Passage to read:
Topo - Transform a profile from a local to cartographic coordinates¶
O.KAUFMANN, 2020, 2021.
[1]:
import matplotlib.pyplot as plt
import numpy as np
from shapely.geometry import Point, LineString, Polygon
from shapely.affinity import translate, rotate, scale, skew, affine_transform
[2]:
from bootsoff.topo.geometry import plot_profile
[3]:
# profile extremities in local coordinates
profile_start_local = Point([40., 70.])
profile_end_local = Point([90., 120.])
markers_along_profile_local = [Point([55., 75.]), Point([60., 98.]), Point([80.,110.])]
# profile extremities in cartographic coordinates
profile_start_map = Point([98227, 87122])
profile_end_map = Point([98247, 87084])
Profile in local coordinates (extremities and eventual markers)¶
[4]:
profile = [profile_start_local]
profile.extend(markers_along_profile_local)
profile.extend([profile_end_local])
profile_local = LineString(profile)
[5]:
plot_profile(obj=profile_local, name='P1')
plt.gca().set_title('Local');
Profile extremities in map coordinates¶
[6]:
profile_map = LineString([profile_start_map, profile_end_map])
[7]:
plot_profile(obj=profile_map, name='P1')

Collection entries
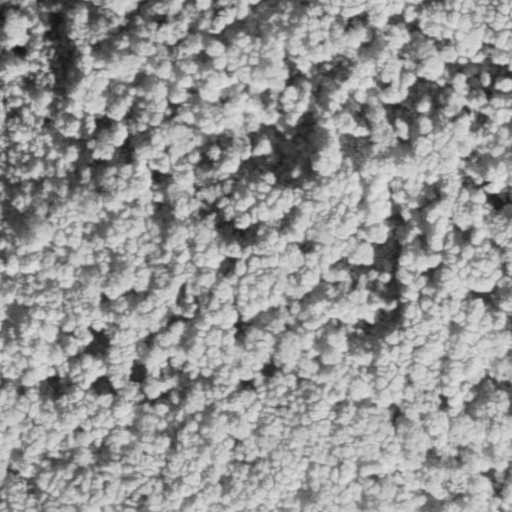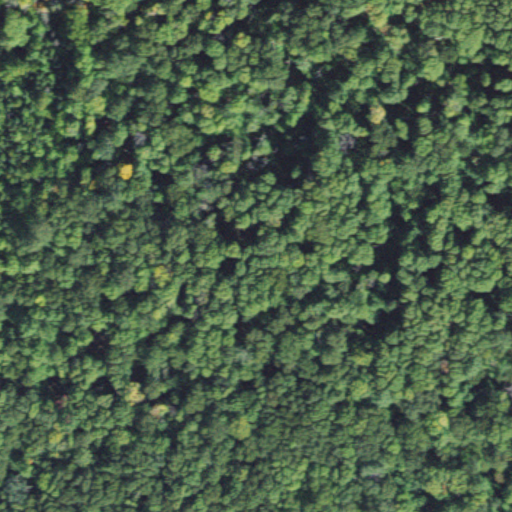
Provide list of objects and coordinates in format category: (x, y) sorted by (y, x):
road: (254, 254)
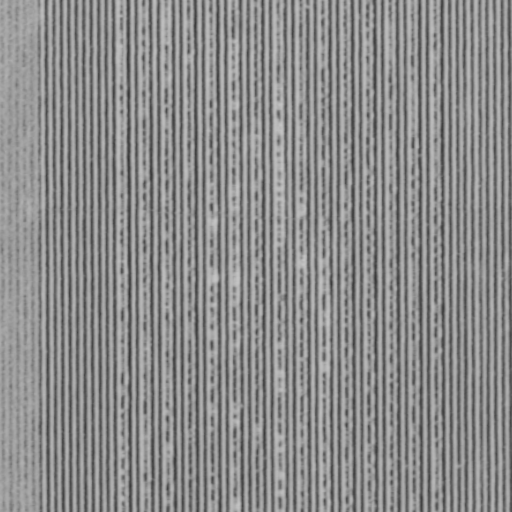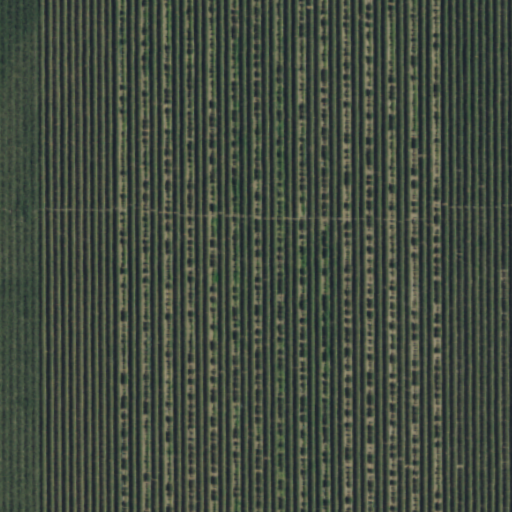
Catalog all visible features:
crop: (256, 256)
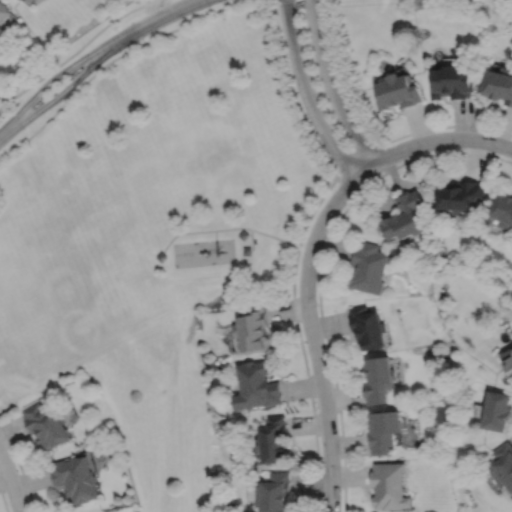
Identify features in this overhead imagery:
street lamp: (210, 7)
building: (3, 10)
building: (5, 16)
road: (160, 17)
road: (77, 50)
road: (56, 75)
building: (452, 81)
building: (452, 82)
building: (499, 83)
road: (332, 85)
building: (498, 86)
road: (67, 88)
building: (397, 91)
building: (397, 92)
road: (308, 94)
road: (354, 103)
street lamp: (23, 129)
road: (2, 134)
road: (429, 141)
park: (182, 162)
park: (153, 189)
building: (461, 196)
building: (503, 210)
building: (503, 210)
building: (405, 217)
building: (406, 217)
road: (228, 229)
building: (243, 234)
road: (215, 235)
road: (251, 239)
building: (247, 251)
building: (162, 257)
building: (369, 267)
building: (369, 268)
park: (38, 283)
building: (367, 327)
building: (251, 328)
building: (252, 328)
building: (367, 328)
road: (313, 338)
road: (303, 354)
building: (507, 360)
building: (507, 361)
building: (377, 380)
building: (377, 381)
building: (255, 387)
building: (255, 387)
building: (497, 411)
building: (497, 412)
building: (46, 425)
building: (46, 427)
building: (382, 431)
building: (382, 431)
building: (274, 440)
building: (272, 442)
building: (502, 464)
building: (503, 467)
building: (76, 478)
building: (76, 480)
road: (12, 483)
building: (388, 486)
building: (388, 487)
building: (274, 492)
building: (273, 493)
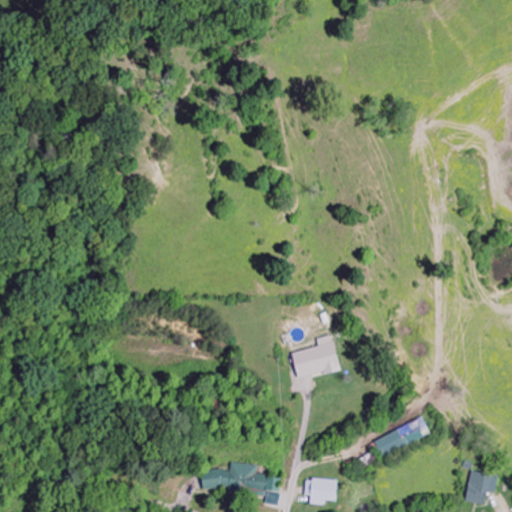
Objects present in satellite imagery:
building: (317, 360)
building: (404, 438)
road: (299, 455)
building: (244, 482)
building: (481, 488)
building: (322, 492)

The problem: Reproduce the portion of the profile transformation text starting with "profile.extend([profile_end_local])" and going on through "profile_map = LineString([profile_start_map, profile_end_map])", substituting "profile_cartographic" for "profile_map". The records are independent material with no connection to the text.

Written solution:
profile.extend([profile_end_local])
profile_local = LineString(profile)
[5]:
plot_profile(obj=profile_local, name='P1')
plt.gca().set_title('Local');
Profile extremities in map coordinates¶
[6]:
profile_cartographic = LineString([profile_start_map, profile_end_map])